═════ Study text ═════

In the past several years he’s had the opportunity to run a marketing company; teach technology to high school students; and even work for a family wealth system in LA for a couple of years. Upon hearing of an opportunity to work with a small technical training company back in Eugene – he just couldn’t resist. He spent what he calls “an amazing two years” serving as the Sales Manager to fourteen dynamic individuals.

All of his experiences culminated to one undeniable conclusion. His love of technology and business – along with his life-long dream of writing and teaching all led him to become the Webpreneur Nerd. Now he spends his days going to awesome tech events; meeting amazing business and tech nerds; and writing from his unique point-of-view.

Where did the idea for Webpreneur Nerd come from?

I moved to LA with the intent of funding an idea. After several conversations with friends and family; along with lots of research – I realized that I would need to build an audience before moving forward with my plan. When I told a life-long friend what I needed to accomplish and wondered how I would go about it; she said “You’re a nerd! Be you and share that with the world”.

All of my past experiences – everything I’ve always been passionate about; led to one conclusion: I had to teach! I had to write! The friend I mentioned calls herself the Glampreneur Girl. So, I thought OK; who am I? I’m an absolute nerd that loves the internet and entrepreneurship. Thus was born the Webpreneur Nerd.

What does your typical day look like?

It’s pretty crazy right now. My first concern is to ABCC – Always Be Creating Content. So, I spend most of my nights and some of my days attending any tech related event I can find. In a span of two weeks I attended the LA Business Expo; a two day hackathon; Intro to the LA startup community with Marko Vasiljevic; and a fireside chat with Sean Rad (Creator of Tinder). In January I’ll be attending CES 2014 and the Vegas based ATT hackathon event. I’ve also started creating several video training series that will cover everything from consultative selling strategies to installing and supporting WordPress and much more.

═════ Given entries ═════

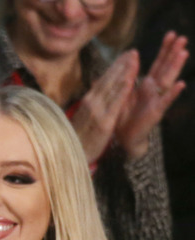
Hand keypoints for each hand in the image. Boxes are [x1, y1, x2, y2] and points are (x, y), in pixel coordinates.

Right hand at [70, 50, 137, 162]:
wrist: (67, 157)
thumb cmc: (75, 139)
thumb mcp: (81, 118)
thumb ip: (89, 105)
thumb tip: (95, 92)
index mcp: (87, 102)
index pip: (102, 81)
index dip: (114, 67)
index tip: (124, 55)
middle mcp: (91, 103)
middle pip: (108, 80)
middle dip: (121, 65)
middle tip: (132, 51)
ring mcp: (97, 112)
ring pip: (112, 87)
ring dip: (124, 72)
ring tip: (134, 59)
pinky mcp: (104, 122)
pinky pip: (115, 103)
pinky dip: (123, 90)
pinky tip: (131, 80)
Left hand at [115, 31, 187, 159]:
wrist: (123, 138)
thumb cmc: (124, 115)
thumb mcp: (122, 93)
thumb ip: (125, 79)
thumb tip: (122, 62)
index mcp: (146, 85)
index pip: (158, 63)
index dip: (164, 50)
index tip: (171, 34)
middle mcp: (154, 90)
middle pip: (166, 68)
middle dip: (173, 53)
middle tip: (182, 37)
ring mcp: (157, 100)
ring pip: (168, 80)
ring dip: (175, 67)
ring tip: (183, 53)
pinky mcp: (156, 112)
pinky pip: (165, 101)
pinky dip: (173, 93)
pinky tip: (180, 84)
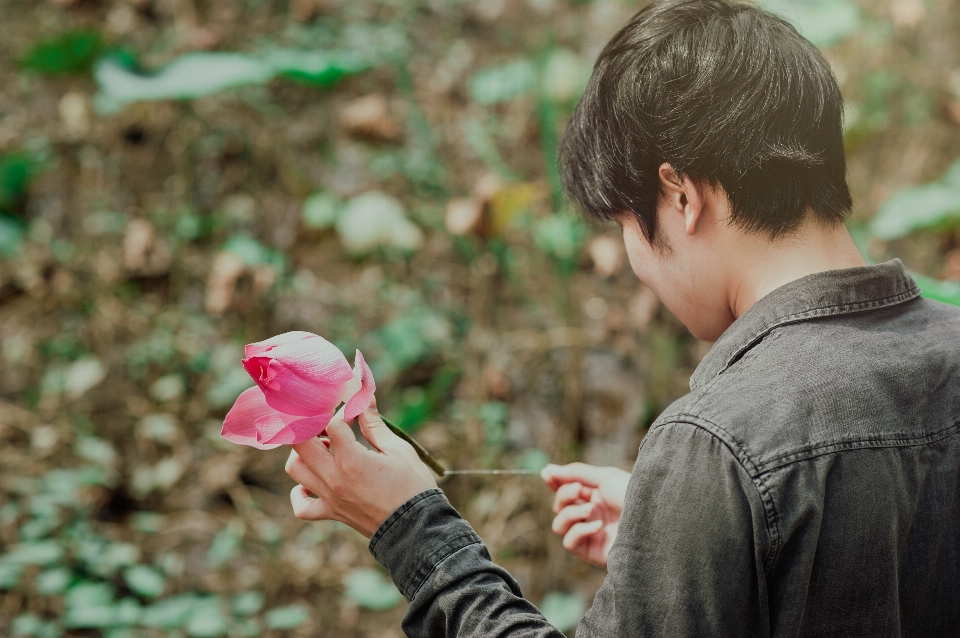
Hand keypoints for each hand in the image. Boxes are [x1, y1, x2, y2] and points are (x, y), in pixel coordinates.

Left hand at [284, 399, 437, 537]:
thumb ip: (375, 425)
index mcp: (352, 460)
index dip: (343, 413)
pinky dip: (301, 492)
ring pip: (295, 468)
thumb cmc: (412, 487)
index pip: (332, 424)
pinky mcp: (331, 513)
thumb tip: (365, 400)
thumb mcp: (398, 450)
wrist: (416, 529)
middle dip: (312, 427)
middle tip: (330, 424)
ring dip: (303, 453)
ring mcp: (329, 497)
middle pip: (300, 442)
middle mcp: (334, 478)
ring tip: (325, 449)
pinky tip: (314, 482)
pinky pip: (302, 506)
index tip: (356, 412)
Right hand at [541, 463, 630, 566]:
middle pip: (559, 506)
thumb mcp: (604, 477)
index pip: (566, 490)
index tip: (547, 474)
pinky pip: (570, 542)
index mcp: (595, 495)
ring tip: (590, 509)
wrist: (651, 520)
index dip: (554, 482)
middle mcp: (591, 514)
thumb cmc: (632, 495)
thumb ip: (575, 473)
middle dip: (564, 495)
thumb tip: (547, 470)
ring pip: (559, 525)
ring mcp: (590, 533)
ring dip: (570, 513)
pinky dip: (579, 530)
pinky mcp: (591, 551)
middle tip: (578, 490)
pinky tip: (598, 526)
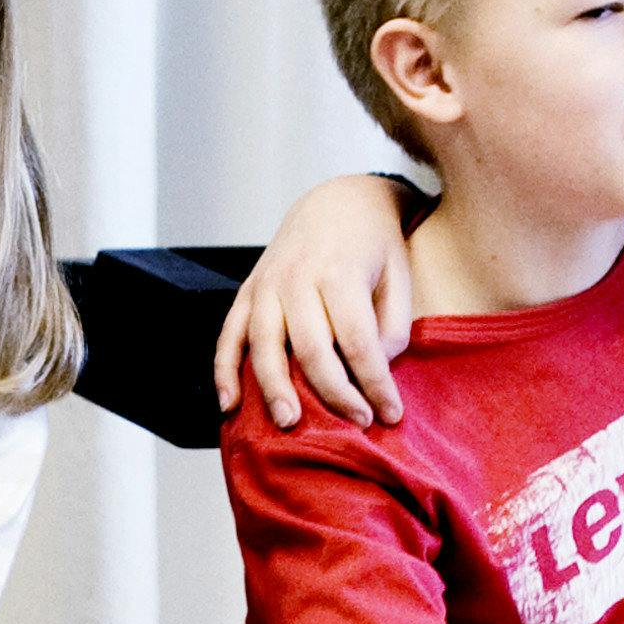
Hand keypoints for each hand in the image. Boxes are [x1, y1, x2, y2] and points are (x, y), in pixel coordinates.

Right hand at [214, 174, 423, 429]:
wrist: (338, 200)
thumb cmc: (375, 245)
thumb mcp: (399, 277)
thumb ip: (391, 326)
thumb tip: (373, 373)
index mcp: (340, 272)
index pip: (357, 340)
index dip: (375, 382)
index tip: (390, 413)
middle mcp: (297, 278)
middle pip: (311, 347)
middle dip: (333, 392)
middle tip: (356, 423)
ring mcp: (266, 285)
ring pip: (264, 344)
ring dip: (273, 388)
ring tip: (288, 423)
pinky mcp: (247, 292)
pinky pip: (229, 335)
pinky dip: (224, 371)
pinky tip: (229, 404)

═════

Answer these questions from the Webpreneur Nerd text:
(a) To how many individuals did he serve as Sales Manager?
(b) What does the friend he mentions call herself?
(c) What does ABCC stand for?
Please rely only on the text about the Webpreneur Nerd.

(a) Fourteen
(b) The Glampreneur Girl
(c) Always Be Creating Content